> [Assigned task 1]: In the description of Mercator's 1595 map of Europe, which earlier Mercator map is this work said to be derived from?
> [Assigned task 2]: Translate this sentence from the description of Mercator's map of Europe into Spanish: "The map reaches east beyond the River Ob and the Caspian Sea; it encompasses the Mediterranean Sea and reaches north to Mercator's theorized Arctic islands."
> [Assigned task 3]: Extend the description of Mercator's 1595 map of Europe, picking up after its final sentence.

Europe-mercator-1595-3

Mercator's Europe, Updated with Zeno's Revelations.

Title


Europa, ad magnae Europae Gerardi Mercatoris P. imitationem, Rumoldi Mercatoris F. cura edita, servato tamen initio longitudinis ex ratione magnetis, quod Pater in magna sua universali posuit.
  1595 (undated)     15.25 x 18.75 in (38.735 x 47.625 cm)     1 : 12000000

Description


This is the 1595 first atlas edition of Gerard Mercator's map of Europe. It also Mercator's mapping of Muscovy, Tartary, and the distant north of Europe. The map reaches east beyond the River Ob and the Caspian Sea; it encompasses the Mediterranean Sea and reaches north to Mercator's theorized Arctic islands.
Sources
Although Mercator produced a 1554 wall map of Europe, this work is derived from his revolutionary 1569 world map. This is evidenced by the inclusion of geographical information derived from the Venetian Nicoló Zeno's 1558 Carta Da Navegar De Nicolo et Antonio Zeni Furono In Tramontana Lano MCCCLXXX, which Mercator and his contemporaries embraced as the best informed map of the northern Atlantic, but which had not come to light when Mercator produced his 1554 map.

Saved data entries
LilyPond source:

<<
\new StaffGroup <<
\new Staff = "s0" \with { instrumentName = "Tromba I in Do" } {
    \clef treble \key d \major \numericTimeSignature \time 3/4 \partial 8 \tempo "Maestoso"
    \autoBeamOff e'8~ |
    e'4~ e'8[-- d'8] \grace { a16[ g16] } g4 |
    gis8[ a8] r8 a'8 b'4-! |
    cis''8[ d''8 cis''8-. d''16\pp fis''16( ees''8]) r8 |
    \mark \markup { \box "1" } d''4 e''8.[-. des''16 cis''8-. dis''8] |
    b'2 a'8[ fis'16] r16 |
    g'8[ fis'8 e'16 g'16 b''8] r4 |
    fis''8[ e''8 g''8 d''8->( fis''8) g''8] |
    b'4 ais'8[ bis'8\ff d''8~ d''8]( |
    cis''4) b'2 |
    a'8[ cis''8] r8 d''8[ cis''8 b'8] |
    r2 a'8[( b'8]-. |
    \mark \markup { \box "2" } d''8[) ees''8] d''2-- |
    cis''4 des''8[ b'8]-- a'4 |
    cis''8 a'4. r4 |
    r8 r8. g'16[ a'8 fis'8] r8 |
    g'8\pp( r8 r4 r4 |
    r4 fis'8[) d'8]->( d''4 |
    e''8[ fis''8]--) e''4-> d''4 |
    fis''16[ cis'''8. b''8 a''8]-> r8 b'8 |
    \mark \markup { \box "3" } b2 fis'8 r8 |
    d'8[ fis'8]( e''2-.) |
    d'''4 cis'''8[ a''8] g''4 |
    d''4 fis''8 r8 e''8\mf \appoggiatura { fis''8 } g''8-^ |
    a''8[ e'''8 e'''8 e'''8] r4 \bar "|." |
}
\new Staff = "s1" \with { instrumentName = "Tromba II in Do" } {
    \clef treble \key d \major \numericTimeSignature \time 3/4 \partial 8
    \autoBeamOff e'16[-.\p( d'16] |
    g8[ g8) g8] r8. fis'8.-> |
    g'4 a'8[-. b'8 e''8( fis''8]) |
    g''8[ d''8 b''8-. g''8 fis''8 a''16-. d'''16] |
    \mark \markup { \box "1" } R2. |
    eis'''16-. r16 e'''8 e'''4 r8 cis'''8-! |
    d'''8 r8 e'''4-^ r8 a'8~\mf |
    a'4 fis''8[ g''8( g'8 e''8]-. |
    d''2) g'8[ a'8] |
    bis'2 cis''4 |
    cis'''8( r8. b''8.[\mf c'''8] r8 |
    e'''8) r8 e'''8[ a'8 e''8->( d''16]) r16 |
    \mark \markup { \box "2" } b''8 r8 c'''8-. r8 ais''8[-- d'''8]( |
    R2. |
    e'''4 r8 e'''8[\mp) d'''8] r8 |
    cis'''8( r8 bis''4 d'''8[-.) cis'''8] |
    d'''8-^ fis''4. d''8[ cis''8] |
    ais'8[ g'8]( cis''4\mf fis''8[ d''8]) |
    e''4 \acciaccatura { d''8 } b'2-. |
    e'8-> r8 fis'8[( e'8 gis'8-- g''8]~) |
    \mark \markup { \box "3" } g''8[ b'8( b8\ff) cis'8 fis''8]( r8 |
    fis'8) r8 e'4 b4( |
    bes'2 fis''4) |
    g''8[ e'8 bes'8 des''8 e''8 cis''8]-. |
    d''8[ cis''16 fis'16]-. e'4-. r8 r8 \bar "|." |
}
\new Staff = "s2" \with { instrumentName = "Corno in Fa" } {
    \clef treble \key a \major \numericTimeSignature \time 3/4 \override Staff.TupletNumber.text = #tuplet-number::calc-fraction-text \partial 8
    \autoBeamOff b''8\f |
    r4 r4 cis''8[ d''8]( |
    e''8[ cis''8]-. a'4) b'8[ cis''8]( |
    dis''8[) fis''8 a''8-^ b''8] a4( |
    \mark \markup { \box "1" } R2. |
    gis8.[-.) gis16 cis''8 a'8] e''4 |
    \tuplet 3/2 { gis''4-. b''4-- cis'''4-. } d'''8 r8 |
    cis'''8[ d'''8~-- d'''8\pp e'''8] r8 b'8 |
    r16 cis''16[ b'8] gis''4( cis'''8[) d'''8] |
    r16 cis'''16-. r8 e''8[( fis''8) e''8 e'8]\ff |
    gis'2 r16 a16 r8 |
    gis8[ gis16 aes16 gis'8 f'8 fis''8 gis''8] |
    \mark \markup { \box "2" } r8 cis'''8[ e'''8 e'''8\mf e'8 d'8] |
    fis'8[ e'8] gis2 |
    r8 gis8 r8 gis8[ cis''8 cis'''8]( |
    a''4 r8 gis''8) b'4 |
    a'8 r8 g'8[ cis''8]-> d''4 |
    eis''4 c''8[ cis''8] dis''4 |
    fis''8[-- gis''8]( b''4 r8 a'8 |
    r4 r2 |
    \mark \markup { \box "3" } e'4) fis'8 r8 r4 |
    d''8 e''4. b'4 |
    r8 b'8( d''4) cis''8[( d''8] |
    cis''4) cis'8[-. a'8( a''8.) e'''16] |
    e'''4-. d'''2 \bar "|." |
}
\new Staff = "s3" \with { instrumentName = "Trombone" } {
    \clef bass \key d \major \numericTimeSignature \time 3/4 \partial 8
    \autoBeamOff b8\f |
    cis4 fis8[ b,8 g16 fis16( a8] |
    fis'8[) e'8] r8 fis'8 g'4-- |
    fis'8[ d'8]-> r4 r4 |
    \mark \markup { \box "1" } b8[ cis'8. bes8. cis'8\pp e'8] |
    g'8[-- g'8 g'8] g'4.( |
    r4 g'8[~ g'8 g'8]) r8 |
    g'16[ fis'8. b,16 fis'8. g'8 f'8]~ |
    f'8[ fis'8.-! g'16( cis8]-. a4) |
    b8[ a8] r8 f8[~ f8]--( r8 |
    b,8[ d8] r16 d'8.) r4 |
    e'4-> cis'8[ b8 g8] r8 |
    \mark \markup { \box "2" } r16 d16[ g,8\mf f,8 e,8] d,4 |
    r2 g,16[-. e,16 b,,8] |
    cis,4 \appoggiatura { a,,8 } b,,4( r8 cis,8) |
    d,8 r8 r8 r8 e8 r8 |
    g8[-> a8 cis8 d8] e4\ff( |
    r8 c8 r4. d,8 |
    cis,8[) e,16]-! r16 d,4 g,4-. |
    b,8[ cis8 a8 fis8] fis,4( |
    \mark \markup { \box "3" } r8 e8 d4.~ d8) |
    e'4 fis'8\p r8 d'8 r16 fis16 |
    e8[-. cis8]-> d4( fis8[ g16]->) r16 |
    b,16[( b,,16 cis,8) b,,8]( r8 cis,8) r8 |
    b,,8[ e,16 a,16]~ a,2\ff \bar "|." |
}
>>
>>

> [Exercise result 1]: His revolutionary 1569 world map.

> [Exercise result 2]: El mapa se extiende hacia el este más allá del río Obi y del mar Caspio; abarca el mar Mediterráneo y llega por el norte hasta las islas árticas teorizadas por Mercator.

> [Exercise result 3]:
Phantom Islands
Here, the Zeno cartography is shown with superb clarity. The Venetian's depiction of Greenland, complete with its imaginary volcano and Monastery of St. Thomas, informed all Mercator maps of the region. Likewise, the imaginary islands of Frisland, Icaria, and Drogeo are drawn from the Zeno map. Mercator and his contemporaries were unable to investigate the truth of Zeno's allegations, due to the sheer remoteness of those territories. Even when explorers did venture forth, they did not always see true: Martin Frobisher, upon sighting the southern coast of Greenland in 1576, believed that he had seen Frisland and loyally claimed it for England.

Long after geographers had resigned themselves to the nonexistence of these phantom islands, some of the most lionized scholars of the nineteenth century still wrestled over the truth behind the Zeno map, until systematic research revealed in 1898 that the map and indeed the whole Zeno narrative was a pastiche of material already in print, and a deliberate fraud. Mercator's map was not the first to copy these mysterious islands, and they continued to confound geographers most of the seventeenth century.
To the East
The map is filled with descriptive notes, particularly in the parts dependent on narrative rather than cartographic sources. Some simply propose new names in place of antiquated toponymy, while others are more illuminating. On the west bank of the River Ob is the Zolotaya Baba (the Golden Woman) an idol reputedly worshipped by the Samoyed indigenes. In general, however, the further east, the more Mercator relied on ancient and legendary sources. Across the Ob from the Zolotaya Baba is a text describing the Samoyed as cannibals. South of them, Mercator describes a people with mouths so small that they sustain themselves with the mere smell of cooked meat.
A Beautiful Engraving
The map's meticulous lettering and engraving - particularly in the ocean areas and mountains - is typical of Mercator, and is particularly apparent here given the youth of the copperplate and the sharpness of the strike. The map is embellished with an elegant strapwork cartouche.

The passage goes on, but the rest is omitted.